ARCH+ 236


Erschienen in ARCH+ 236,
Seite(n) 206-211

ARCH+ 236

Posthumanismus in der Architektur

Von Koolhaas, Rem /  Bratton, Benjamin H.

Seit 2017 arbeitet das Strelka Institute in Moskau an dem auf drei Jahre angelegten Themen­schwerpunkt The New Normal. Zu dem von ihnen konstatierten neuen Normalzustand gehören künstliche Intelligenz, Virtual und Augmented Reality sowie Kryptowährungen, wie sie in Zukunft fester Bestandteil unseres Alltagslebens sein werden. Rem Koolhaas, der Teil des Strelka-
Studien­­leitungsteams von 2010–12 war, nahm an der Abschlussveranstaltung des ersten Forschungs­jahres teil und tauschte sich mit Benjamin H. Bratton, dem derzeitigen Programm­direktor, Designtheoretiker und Autor von The Stack – On Software and Sovereignty, über die Paradoxien aus, die dieser neue Normalzustand hervorbringt. 

Benjamin H. Bratton: Ich möchte mit einem Thema beginnen, das heute viel diskutiert wird – dem Stadt-­Land-Gegensatz. Spielt für Sie diese Unterscheidung eine Rolle, oder anders gefragt, wo verläuft die Trennlinie zwischen Stadt und Land heute? Meine Frage zielt nicht nur auf eine potentielle Verschiebung des räumlichen Gefüges zwischen beiden Polen, sondern auch auf die Beobachtung, dass das politische Wahlverhalten zunehmend entlang der Grenze zwischen den Ballungs­zentren und dem Land gespalten ist.
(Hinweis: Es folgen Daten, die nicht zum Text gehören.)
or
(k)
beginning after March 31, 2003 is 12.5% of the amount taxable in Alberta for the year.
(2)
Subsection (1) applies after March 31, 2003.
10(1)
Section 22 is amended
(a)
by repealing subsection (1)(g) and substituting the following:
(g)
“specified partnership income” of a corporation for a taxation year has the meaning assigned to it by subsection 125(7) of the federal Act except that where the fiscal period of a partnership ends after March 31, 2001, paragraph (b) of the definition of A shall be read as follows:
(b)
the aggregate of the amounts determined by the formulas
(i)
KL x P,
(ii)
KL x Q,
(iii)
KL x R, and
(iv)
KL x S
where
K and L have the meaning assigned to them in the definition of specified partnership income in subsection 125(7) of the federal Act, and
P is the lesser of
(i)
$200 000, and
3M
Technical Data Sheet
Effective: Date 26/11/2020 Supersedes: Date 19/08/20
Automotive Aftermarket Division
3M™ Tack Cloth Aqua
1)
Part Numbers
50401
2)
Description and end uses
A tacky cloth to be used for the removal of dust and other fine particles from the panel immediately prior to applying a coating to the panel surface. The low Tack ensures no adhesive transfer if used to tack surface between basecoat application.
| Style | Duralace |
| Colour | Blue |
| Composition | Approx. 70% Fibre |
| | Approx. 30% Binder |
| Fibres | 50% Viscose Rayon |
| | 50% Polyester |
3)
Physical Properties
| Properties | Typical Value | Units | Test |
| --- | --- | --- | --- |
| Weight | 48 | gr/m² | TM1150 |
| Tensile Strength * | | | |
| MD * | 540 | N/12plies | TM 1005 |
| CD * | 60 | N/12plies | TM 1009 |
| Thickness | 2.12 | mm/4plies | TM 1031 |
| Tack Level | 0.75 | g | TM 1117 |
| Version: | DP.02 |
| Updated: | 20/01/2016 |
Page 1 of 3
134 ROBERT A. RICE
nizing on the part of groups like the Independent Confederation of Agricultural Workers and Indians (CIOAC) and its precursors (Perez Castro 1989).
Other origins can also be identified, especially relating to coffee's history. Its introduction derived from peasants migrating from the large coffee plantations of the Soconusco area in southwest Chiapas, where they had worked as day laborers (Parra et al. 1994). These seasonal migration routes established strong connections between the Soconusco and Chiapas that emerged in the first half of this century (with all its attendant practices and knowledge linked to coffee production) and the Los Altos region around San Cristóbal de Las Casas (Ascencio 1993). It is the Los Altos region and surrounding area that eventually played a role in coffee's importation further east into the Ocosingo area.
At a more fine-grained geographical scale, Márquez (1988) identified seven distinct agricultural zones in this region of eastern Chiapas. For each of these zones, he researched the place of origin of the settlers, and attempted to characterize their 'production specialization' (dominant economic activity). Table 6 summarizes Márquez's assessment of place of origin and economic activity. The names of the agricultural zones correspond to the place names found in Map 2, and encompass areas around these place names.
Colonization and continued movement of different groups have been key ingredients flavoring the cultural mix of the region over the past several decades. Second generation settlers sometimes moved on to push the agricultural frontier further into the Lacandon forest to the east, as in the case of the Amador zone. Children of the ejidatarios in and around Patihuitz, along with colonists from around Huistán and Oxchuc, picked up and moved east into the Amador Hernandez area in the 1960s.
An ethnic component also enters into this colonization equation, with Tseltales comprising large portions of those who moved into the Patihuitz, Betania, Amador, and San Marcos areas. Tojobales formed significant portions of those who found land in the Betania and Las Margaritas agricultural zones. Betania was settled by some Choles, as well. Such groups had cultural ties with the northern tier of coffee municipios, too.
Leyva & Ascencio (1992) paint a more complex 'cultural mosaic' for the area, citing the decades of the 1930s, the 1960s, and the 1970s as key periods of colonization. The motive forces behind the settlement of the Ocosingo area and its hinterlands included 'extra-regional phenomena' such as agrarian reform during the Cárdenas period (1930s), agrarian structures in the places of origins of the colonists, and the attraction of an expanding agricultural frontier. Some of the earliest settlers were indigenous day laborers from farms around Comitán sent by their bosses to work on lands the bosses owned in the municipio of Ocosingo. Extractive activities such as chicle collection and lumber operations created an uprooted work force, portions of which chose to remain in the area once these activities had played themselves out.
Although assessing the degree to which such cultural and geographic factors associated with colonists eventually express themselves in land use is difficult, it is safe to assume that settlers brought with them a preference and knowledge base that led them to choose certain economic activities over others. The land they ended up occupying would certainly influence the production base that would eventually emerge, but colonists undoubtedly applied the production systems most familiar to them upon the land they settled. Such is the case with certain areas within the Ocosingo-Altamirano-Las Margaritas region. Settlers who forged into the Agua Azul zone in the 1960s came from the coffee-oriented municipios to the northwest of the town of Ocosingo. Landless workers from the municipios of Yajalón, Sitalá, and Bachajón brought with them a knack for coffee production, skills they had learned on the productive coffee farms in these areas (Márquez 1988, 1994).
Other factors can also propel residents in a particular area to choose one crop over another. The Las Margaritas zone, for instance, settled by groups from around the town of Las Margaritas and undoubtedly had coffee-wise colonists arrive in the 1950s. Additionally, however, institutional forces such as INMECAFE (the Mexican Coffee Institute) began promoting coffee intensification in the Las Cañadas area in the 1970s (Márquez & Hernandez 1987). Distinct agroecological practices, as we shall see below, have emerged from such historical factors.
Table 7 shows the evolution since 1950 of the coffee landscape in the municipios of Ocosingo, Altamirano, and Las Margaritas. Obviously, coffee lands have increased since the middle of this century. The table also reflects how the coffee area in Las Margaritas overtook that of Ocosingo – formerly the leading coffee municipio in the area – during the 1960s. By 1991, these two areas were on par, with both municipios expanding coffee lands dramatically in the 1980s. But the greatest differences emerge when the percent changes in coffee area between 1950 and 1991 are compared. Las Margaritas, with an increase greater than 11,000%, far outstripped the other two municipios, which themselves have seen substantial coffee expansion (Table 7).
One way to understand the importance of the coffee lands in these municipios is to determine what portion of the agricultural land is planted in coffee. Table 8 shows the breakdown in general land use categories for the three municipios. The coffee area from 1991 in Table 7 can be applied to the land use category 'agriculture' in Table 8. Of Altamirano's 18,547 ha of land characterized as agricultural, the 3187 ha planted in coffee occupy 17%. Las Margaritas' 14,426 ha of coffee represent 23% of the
Was bedeutet das für das Verhältnis von Stadt und Land?

Rem Koolhaas: Natürlich könnten wir einfach behaupten, dass es sich bei Stadt und Land um ein und dasselbe Phänomen handelt und es sinnvoller wäre, sie lediglich als unterschiedliche Stadien der zivilisatorischen Entwicklung zu betrachten. Anderseits zögere ich ein wenig, dieser Darstellung zu folgen, denn je mehr wir uns mit diesem Phänomen beschäftigen, desto mehr gewinne ich den Eindruck, dass das „Land“ noch immer eine relevante Kategorie darstellt und der Gegensatz sinnvoll ist.

BB: Alternativ ließe sich auch behaupten, dass das Land heute so urban geworden ist wie niemals zuvor. Es ist keineswegs ein Hort der Natur, sondern der Ort, an dem die fortschrittlichsten technischen Systeme zum Einsatz kommen und die Schnittstellen der kulturellen Globalisierung in all ihrer Komplexität aufeinandertreffen. Hat also das Urbane das Nichturbane absorbiert?

RK: Es bringt nichts, wenn wir alles in Kategorien des „Urbanen“ zu fassen suchen. Am Begriff des Ländlichen finde ich reizvoll, dass er keine Dichte impliziert. Vermutlich kommt es vielmehr auf diesen Gegensatz an: „dicht“ und „nicht dicht“ – oder „von Menschen bewohnt“ und „von Maschinen bewohnt“. Beide Kategorien könnten so ihre Relevanz behalten.